No. Nada. Nope. Nah. Nyet. Non. Lay. Mhai' . If you use a commercial chemical nutrient system like General Hydroponics and mix it according to directions, you might still get the purpling. Or you might get it with home-brew nutrients. I am currently experimenting with an interesting chemistry of grocery-store nutrients that has had identical results to the GH chemistry when it comes to P deficiency. The experimental two week-old Jet Star hybrid tomato I am growing right now is very cold, very wet, and very purple. It has been in both nutrient solutions. Do I think it will flop over and “push up daisies?” (I love American slang!) Well, I can't say that I'm not concerned. But I have YET TO KILL a single tomato seedling or any other plant I have grown because of P deficiency! Okay Jim, you're getting into magic fairy dust!
No magic. Not a lot of mystery either. Again, God's genius and simple science explain how this tomato is going to survive it's adolescence and grow into an adult ( I'm SO ready for my teen to do so).
- Your root system is very immature and small. It will grow larger, and more importantly, due to the unique properties of hydroponics, become very voluminous due to a whole bunch of tiny hairy roots. That huge increase in surface area is one of several secrets to how your tomato (and any other plant) will survive.
- Most of us start our seeds in a fairly wet substrate or medium. I use peat pellets, which in the beginning, are pretty darn dripping wet. Lately, I have been “squeezing out” excess water from the peat pellet before I put it in my system. As the plant grows and the system settles down, the roots become more selective of moisture uptake. Most importantly, the roots begin to differentiate into “air roots” (see my blog on air roots) and fully submersed or wet roots.
- Probably the most critical part of this initial deficiency is getting and keeping the pH of the solution at the optimal level for the tomato. The pH can critically affect the uptake, mineralization of, and “locking out” of P. Here is my blog on pH. The range for tomatoes is 5.5 to 7.5 . My personal experience is that most tomatoes find a range of 5.7 to 6.9 to be ideal.

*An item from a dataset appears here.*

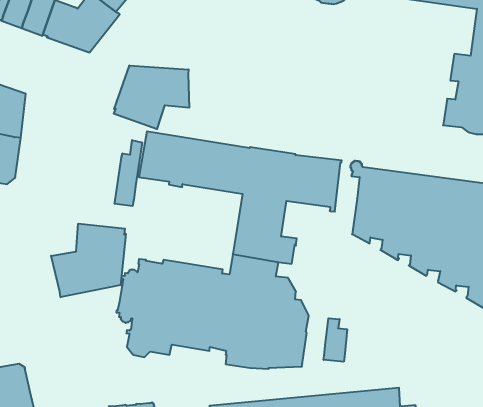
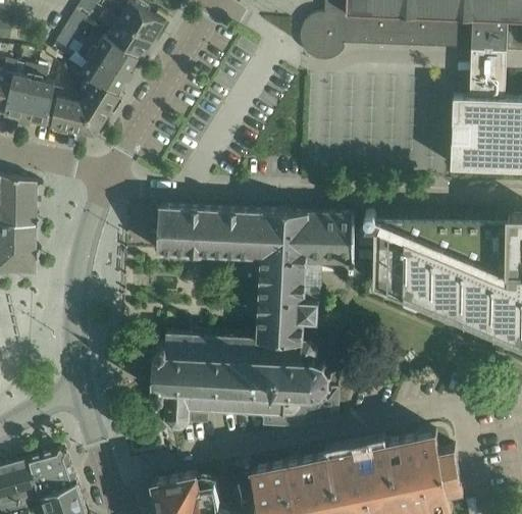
building: [114,65,189,129] -> none
building: [114,140,142,206] -> none
building: [51,224,126,297] -> none
building: [324,318,347,362] -> none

- Ambient temperature is important but root temperature is critical. If your tomato roots are sitting at 55 to 69 degrees, then the tomato will experience a whole range of maladies including the P deficiency. Use a heat mat or something to get the nutrient solution and roots up to around 75 to 85 degrees. I've had tomatoes survive with solution temperatures as low as 45 and as high as 95, but that isn't a great way to grow tomatoes, or any other vegetative plant.
- The sap (fluid) transport vessels, known as xylem and phloem, are still small and immature. As they grow longer and bigger in diameter, they can handle the larger ionic compounds such as phosphate (the “salt” of phosphorus.)

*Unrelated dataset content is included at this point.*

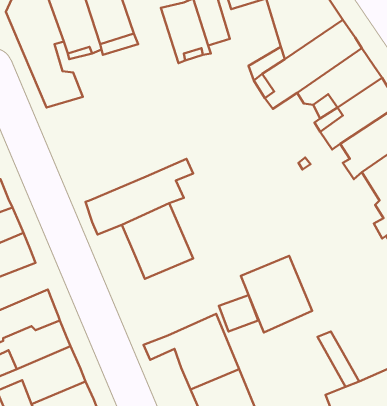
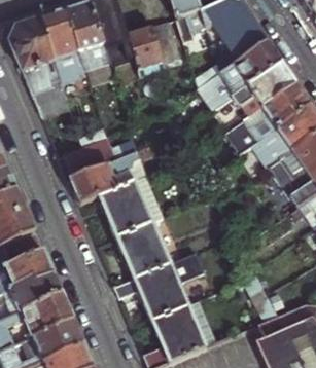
building: none -> [65,136,117,178]
building: [241,256,312,333] -> [116,222,171,281]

- Lastly, oxygenate, aerate, hyperventilate! Bubble or move your nutrient solution constantly. I've hand-aerated, using a turkey baster. I've used aquarium pumps. It doesn't matter how you do it, but make sure there is as much oxygen in the nutrient solution, and around the roots, as you can get. If there is no oxygen saturation, then the nitrogen-phosphorus cycle will break down, microbial action will slow down, and algae and fungi will begin to grow in the solution chamber, robbing the plant of ALL macro and micro nutrients.
I can't guarantee anything. As I've said before, some of what I do is standard practice and is well-known, while other things that I do are much more experimental.